A estas alturas ya está casi todo dicho sobre el safari del Rey en Botsuana. La crisis no merma talento hispano: Twitter ha compilado auténticas perlas de ingenio autóctono contra este desafuero monárquico. Además, sesudos analistas han vertido desde el rigor y la mesura una crítica responsable al traspié del monarca. Otros zascandiles se han dejado caer por la pendiente del esperpento y la exageración para arrimar el ascua a su sardina. Don Juan Carlos se ha roto la cadera físicamente, pero la Corona como institución se la ha fracturado simbólicamente. Si echamos la vista atrás y recordamos las palabras del jefe del Estado en el tradicional discurso de Nochebuena, nos domina la perplejidad. En su alocución a todos los españoles, defendió la obligatoria ejemplaridad de los cargos públicos y animó a todos a su asumir con entereza los sacrificios venideros en esta prolongada recesión que nos azota con recortes de derechos y de servicios públicos. No concuerdan sus manifestaciones con su comportamiento.
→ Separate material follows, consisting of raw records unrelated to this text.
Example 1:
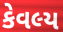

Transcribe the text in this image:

કેવલ્ય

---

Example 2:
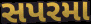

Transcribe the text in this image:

સપરમા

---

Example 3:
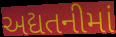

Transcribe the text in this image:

અદ્યતનીમાં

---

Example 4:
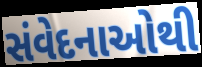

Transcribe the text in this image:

સંવેદનાઓથી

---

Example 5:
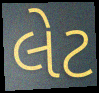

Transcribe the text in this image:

લેટ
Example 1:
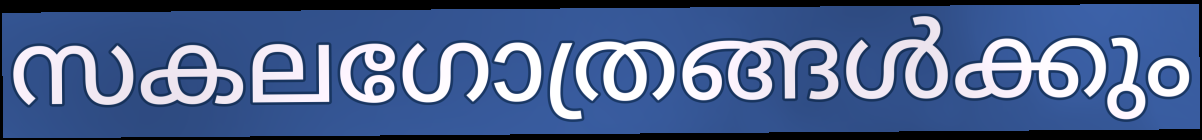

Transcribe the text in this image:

സകലഗോത്രങ്ങൾക്കും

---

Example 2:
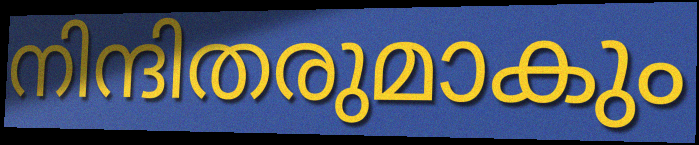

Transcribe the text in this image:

നിന്ദിതരുമാകും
En estos momentos de gran dificultad, momentos en que muchos ciudadanos lo están pasando mal, no resulta muy gratificante que el Rey se embarque de tapadillo en una cacería de elefantes cuyo coste es disparatado (entre 30.000 y 40.000 euros la escopeta). Este tipo de actuaciones aleja a la Corona de los problemas reales de los españoles, al tiempo que crecen sus problemas reales ante una opinión pública cada vez más crítica y exigente. Llueve sobre mojado. Ya lleva unos meses la Casa Real perdiendo crédito a chorros.
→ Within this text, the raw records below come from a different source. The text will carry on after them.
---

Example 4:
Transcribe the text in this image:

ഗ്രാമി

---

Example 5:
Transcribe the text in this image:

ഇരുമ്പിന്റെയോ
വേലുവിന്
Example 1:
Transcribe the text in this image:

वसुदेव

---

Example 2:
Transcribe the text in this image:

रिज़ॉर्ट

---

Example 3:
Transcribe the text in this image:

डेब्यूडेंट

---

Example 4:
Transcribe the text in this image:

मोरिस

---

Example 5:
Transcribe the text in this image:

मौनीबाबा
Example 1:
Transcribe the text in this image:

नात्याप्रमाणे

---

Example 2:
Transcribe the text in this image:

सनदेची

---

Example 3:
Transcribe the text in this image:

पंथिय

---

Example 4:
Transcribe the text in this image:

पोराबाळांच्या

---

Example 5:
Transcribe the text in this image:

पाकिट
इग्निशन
El Rey manifestó también que todos somos iguales ante la ley. Así reza en nuestro texto constitucional. Pero del dicho al hecho hay mucho trecho. Dos ejemplos:

1. El Gobierno de Rajoy ha presentado los Presupuestos Generales más restrictivos de la historia de nuestra democracia. Caen todas las partidas por encima del 15%, algunas como educación hasta el 21%, las de la Casa Real sólo se reducen un 2%.

2. El Ejecutivo ha remitido a las Cortes el proyecto de ley de Transparencia y de esa obligación de abrirse a la sociedad, se escapa la Casa Real. Con este tipo de mecanismos sabríamos a qué se destinan las partidas que salen de nuestros impuestos y se podrían evitar (o, al menos, conocer) detalles como el de Botsuana, un triste episodio que ha salido a la luz pública por el accidente de Don Juan Carlos.
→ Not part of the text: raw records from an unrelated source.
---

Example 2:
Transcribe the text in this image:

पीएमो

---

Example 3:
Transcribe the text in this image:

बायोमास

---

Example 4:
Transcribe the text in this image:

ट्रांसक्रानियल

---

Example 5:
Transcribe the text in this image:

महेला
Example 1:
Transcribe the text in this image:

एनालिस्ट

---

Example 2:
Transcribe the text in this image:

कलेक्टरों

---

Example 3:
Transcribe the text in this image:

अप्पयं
Desde mi adscripción republicana, creo sinceramente que la Corona ha aportado estabilidad a este país y ha permitido la consolidación de la democracia. Sin embargo, el crédito no es eterno, se ha de ganar día a día, no se puede vivir de las rentas. Este desafortunado patinazo del safari ha de servir de aldabonazo en la Zarzuela para corregir errores o, de lo contrario, se abrirá sin remisión el debate sobre el futuro de la monarquía.